> _TEXT_:
[Start of section]

The monastic complex at Naqlun in Fayum Oasis
PCMA Archaeological Mission directed by Włodzimierz Godlewski
Excavation season - Sept.-Oct. 2005

Money, money...

This year, exploration was targeted on the interior of a domestic structure ("Building G") demonstrated in earlier seasons to have functioned from the 9th to the end of the 11th century AD. Beside more than a dozen economic texts in Coptic and Arabic, which combined with earlier discoveries form a sizable (over 60 documents) monastery "archive" connected with the administrative function of Building G, the expedition uncovered 13 golden coins, denari from the second half of the 10th century, lying nearby the northern entrance.

The coins originate from a breakthrough period in Egyptian medieval history when the Fatimids took power from teh Abbasids and introduced important changes of the fiscal system, devaluating the dinarii of their predecessors and issuing their own golden coins.

The 13 coins from Naqlun are all in almost mint condition. They were issued in the rule of the caliphs Al-Mu'izzi (AD 952-976) and al-Aziz (AD 976-996). Two of these, dated to 344 H (AD 955) and 361 H (AD 972), were struck at al-Munsuriya in Tunisia, while the rest originated from Egypt of the 980s and 990s. Their market value in the beginnings of Fatimid rule was considerable. If the banu Giorgi archives, discovered at Naqlun in 1997 are any indication, someone with 13 dinarii in hand could have purchased two villas with gardens in Fayum in the end of the 10th century.

During the same excavations season, reconnaissance work was carried out in the southern part of the monastery complex. Some Early Medieval architecture came to light, its functioning dated by the Arabic economic documents found inside particular rooms to the 10th-11th centuries AD and later, too, presumably, considering the numerous rebuildings. In a cache in one of the rooms, very carefully hidden were two dies for striking denari. It is an extremely rare category of finds from Egypt and upon preliminary analysis it seems to date from the 9th century, when the Abbasids ruled in Egypt. The findspot inside a Coptic monastery is in itself an issue of importance. Of one thing we may be sure - the monastery at Naqlun could never have acted as the place for producing gold denari.

[End of section]

> _RECORD EXCERPTS_:

[Start of section]

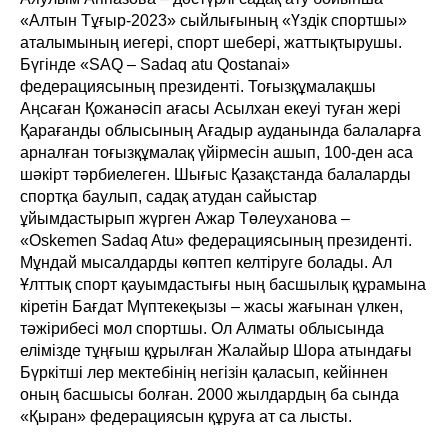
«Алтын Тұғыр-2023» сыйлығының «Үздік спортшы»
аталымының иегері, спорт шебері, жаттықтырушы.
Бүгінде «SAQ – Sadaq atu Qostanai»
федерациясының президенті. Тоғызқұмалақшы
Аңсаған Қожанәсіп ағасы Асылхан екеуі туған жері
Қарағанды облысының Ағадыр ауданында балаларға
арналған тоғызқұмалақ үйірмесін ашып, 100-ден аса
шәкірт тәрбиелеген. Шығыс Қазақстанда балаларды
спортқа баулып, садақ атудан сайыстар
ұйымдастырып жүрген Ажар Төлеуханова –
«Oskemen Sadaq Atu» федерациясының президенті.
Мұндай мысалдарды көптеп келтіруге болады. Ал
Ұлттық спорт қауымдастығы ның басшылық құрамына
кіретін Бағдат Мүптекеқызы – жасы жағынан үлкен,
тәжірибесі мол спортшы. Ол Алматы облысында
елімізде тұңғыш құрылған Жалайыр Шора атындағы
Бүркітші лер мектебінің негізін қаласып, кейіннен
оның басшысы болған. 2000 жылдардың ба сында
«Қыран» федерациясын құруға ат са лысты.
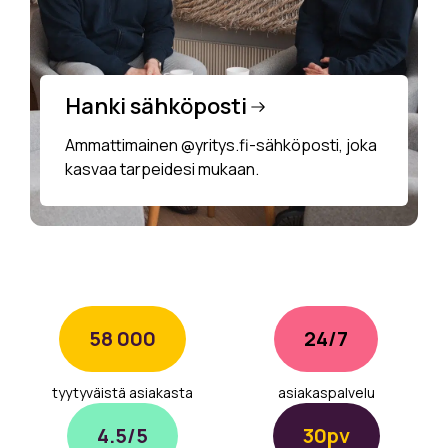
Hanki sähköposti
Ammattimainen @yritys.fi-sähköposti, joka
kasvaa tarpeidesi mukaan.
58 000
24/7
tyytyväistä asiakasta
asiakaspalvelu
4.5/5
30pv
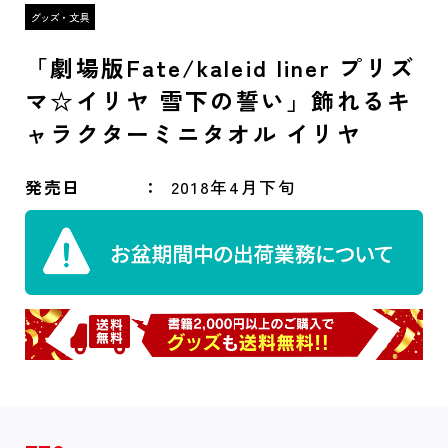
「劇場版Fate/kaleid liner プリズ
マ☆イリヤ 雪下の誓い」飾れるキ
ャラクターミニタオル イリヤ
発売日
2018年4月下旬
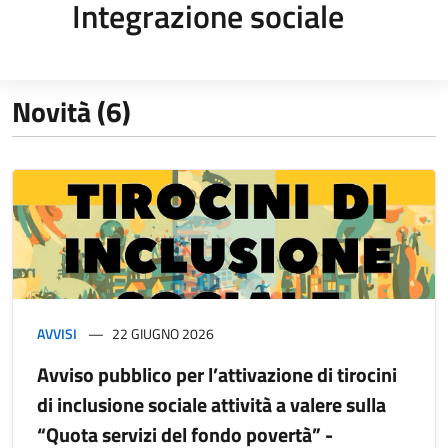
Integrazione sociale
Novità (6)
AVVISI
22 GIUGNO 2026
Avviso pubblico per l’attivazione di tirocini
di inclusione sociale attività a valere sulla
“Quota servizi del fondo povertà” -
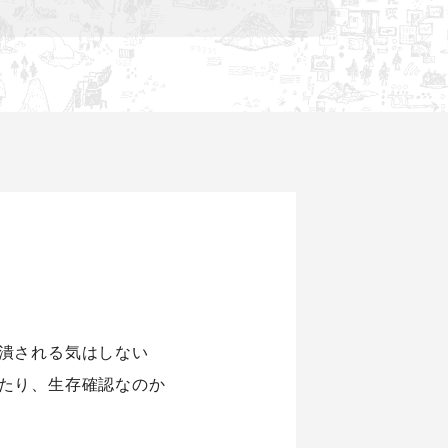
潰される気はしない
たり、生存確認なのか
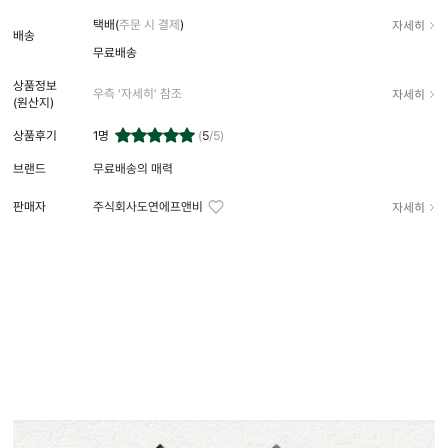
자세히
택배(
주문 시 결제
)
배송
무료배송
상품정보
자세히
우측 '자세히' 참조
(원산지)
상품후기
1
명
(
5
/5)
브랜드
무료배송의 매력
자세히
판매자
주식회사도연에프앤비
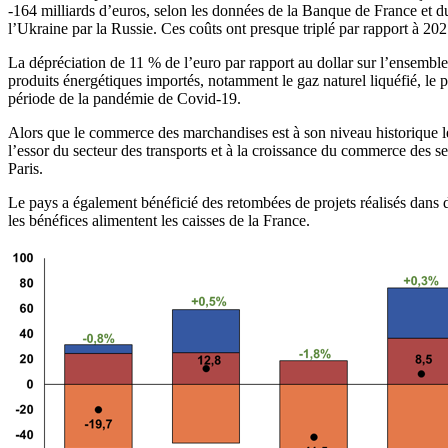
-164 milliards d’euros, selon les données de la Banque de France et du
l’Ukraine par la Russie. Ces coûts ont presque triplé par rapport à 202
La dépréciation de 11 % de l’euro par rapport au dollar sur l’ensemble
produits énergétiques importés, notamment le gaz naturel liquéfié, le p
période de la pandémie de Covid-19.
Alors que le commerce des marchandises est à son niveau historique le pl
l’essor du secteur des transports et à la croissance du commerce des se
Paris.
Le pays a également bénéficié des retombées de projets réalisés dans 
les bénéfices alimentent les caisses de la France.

[End of section]

> _ACTION ITEM 1_: According to the Naqlun report, where were two of the 13 golden coins struck?
> _ACTION ITEM 2_: List every geographic place name that appears in the Naqlun report.
> _ACTION ITEM 3_: Write out the passage of the Naqlun report starting with "The coins originate" and going on through "own golden coins.".
The rows are separate from the Naqlun report.

> _EXERCISE ANSWER 1_: They were struck at al-Munsuriya in Tunisia.

> _EXERCISE ANSWER 2_: Naqlun, Fayum Oasis (also given as Fayum), al-Munsuriya, Tunisia, Egypt

> _EXERCISE ANSWER 3_:
The coins originate from a breakthrough period in Egyptian medieval history when the Fatimids took power from teh Abbasids and introduced important changes of the fiscal system, devaluating the dinarii of their predecessors and issuing their own golden coins.